Morgan poked his head out the door and looked both ways down the hall. Wisps of extinguisher powder still hung in the air, but it was otherwise empty. “Does that give them access to Track Sixty-one?”
“Yeah,” said Rosso. “That’s the one.”
“Then it won’t be long before they blow this place,” said Morgan. He sat down next to Rosso. “We need to act. There,” he said, pointing at a monitor showing the lobby. Only one Iranian was left there, all the others having disappeared. “In that man’s hand, see?” It was something small and black, barely visible in the hotel feed. “That’s our detonator. We need to get to him before he blows this lobby sky-high.”
“All right,” said Rosso. “What’s the plan?” He winced in pain.
“You sure you’re up to it?”
“I’m not doing this out of heroism,” he said, refolding his bloody handkerchief and pressing it again to the wound.
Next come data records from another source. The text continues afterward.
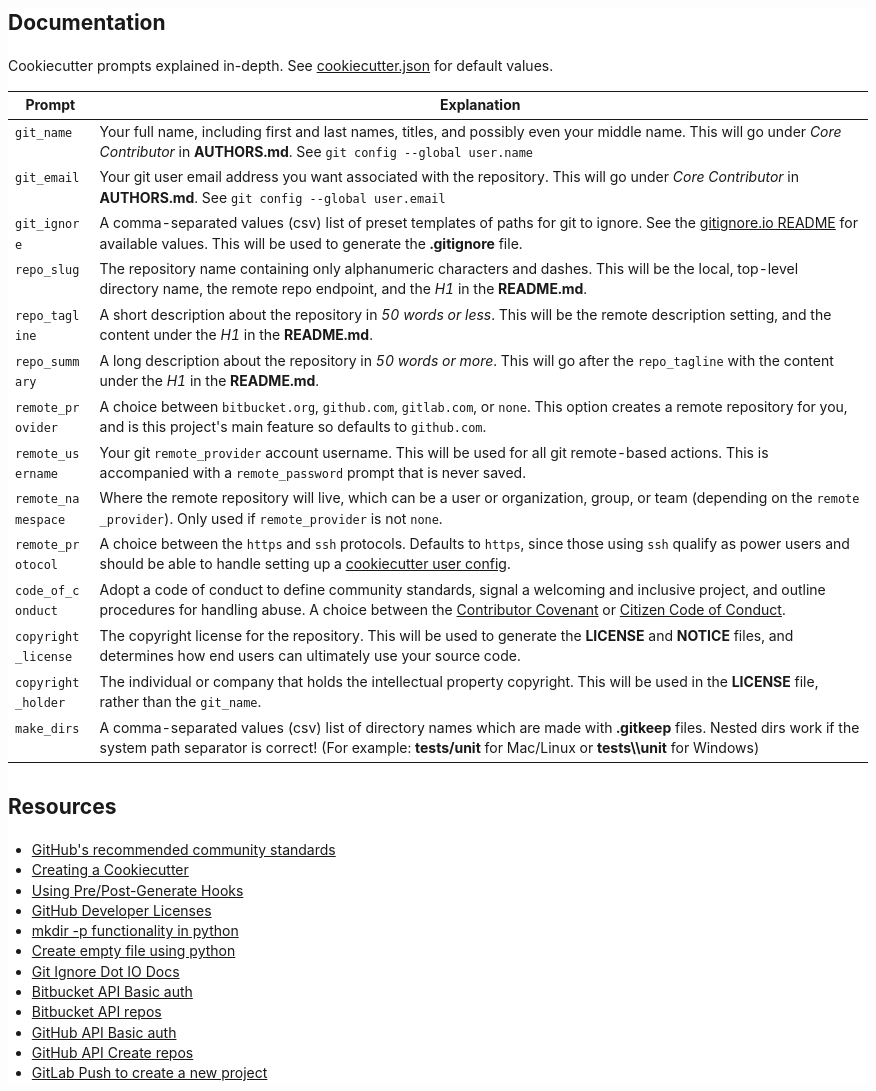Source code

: ## Documentation

Cookiecutter prompts explained in-depth. See [cookiecutter.json](../cookiecutter.json) for default values.

Prompt | Explanation
--- | ---
`git_name` | Your full name, including first and last names, titles, and possibly even your middle name. This will go under *Core Contributor* in **AUTHORS.md**. See `git config --global user.name`
`git_email` | Your git user email address you want associated with the repository. This will go under *Core Contributor* in **AUTHORS.md**. See `git config --global user.email`
`git_ignore` | A comma-separated values (csv) list of preset templates of paths for git to ignore. See the [gitignore.io README](https://github.com/joeblau/gitignore.io#list) for available values. This will be used to generate the **.gitignore** file.
`repo_slug` | The repository name containing only alphanumeric characters and dashes. This will be the local, top-level directory name, the remote repo endpoint, and the *H1* in the **README.md**.
`repo_tagline` | A short description about the repository in *50 words or less*. This will be the remote description setting, and the content under the *H1* in the **README.md**.
`repo_summary` | A long description about the repository in *50 words or more*. This will go after the `repo_tagline` with the content under the *H1* in the **README.md**.
`remote_provider` | A choice between `bitbucket.org`, `github.com`, `gitlab.com`, or `none`. This option creates a remote repository for you, and is this project's main feature so defaults to `github.com`.
`remote_username` | Your git `remote_provider` account username. This will be used for all git remote-based actions. This is accompanied with a `remote_password` prompt that is never saved.
`remote_namespace` | Where the remote repository will live, which can be a user or organization, group, or team (depending on the `remote_provider`). Only used if `remote_provider` is not `none`.
`remote_protocol` | A choice between the `https` and `ssh` protocols. Defaults to `https`, since those using `ssh` qualify as power users and should be able to handle setting up a [cookiecutter user config](https://cookiecutter.readthedocs.io/en/latest/advanced/user_config.html).
`code_of_conduct` | Adopt a code of conduct to define community standards, signal a welcoming and inclusive project, and outline procedures for handling abuse. A choice between the [Contributor Covenant](https://www.contributor-covenant.org/) or [Citizen Code of Conduct](http://citizencodeofconduct.org/).
`copyright_license` | The copyright license for the repository. This will be used to generate the **LICENSE** and **NOTICE** files, and determines how end users can ultimately use your source code.
`copyright_holder` | The individual or company that holds the intellectual property copyright. This will be used in the **LICENSE** file, rather than the `git_name`.
`make_dirs` | A comma-separated values (csv) list of directory names which are made with **.gitkeep** files. Nested dirs work if the system path separator is correct! (For example: **tests/unit** for Mac/Linux or **tests\\\\unit** for Windows)

## Resources

- [GitHub's recommended community standards](https://blog.github.com/2017-06-14-new-community-tools/)
- [Creating a Cookiecutter](https://cookiecutter.readthedocs.io/en/latest/first_steps.html)
- [Using Pre/Post-Generate Hooks](https://cookiecutter.readthedocs.io/en/latest/advanced/hooks.html)
- [GitHub Developer Licenses](https://developer.github.com/v3/licenses/)
- [mkdir -p functionality in python](https://stackoverflow.com/questions/600268/mkdir-p-functionality-in-python)
- [Create empty file using python](https://stackoverflow.com/questions/12654772/create-empty-file-using-python)
- [Git Ignore Dot IO Docs](https://www.gitignore.io/docs)
- [Bitbucket API Basic auth](https://developer.atlassian.com/bitbucket/api/2/reference/meta/authentication#basic-auth)
- [Bitbucket API repos](https://developer.atlassian.com/bitbucket/api/2/reference/resource/repositories/%7Busername%7D/%7Brepo_slug%7D#post)
- [GitHub API Basic auth](https://developer.github.com/v3/#basic-authentication)
- [GitHub API Create repos](https://developer.github.com/v3/repos/#create)
- [GitLab Push to create a new project](https://docs.gitlab.com/ce/gitlab-basics/create-project.html#push-to-create-a-new-project)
He stood up, bracing against the desk. He let go to stand only on his feet and swayed. Morgan was ready to catch him, but he didn’t fall. “I’m not getting out of here unless that guy is dead. Saving those people is the only way I make it out alive. So that’s what I’m going to do.”
“I have an idea,” said Morgan. “Let me tell you how we’re going to do this.”
10:18 a.m.
“That’s quite a story,” Sergeant Pearson said to Frieze, half turned away from her. He towered above her, heavyset and broad shouldered. Working his bushy gray eyebrows into a scowl, he addressed two newcomers bearing tactical sniper rifles, gesturing to them with a hand like a ham. “I want you on the roof of the building across the street, and you at the Intercontinental on Forty-ninth.”
“You need to trust us,” said Conley, at her side. “Keep the Hercules teams out.”
“The Iranians will blow the explosives on the first sign of invaders,” added Frieze.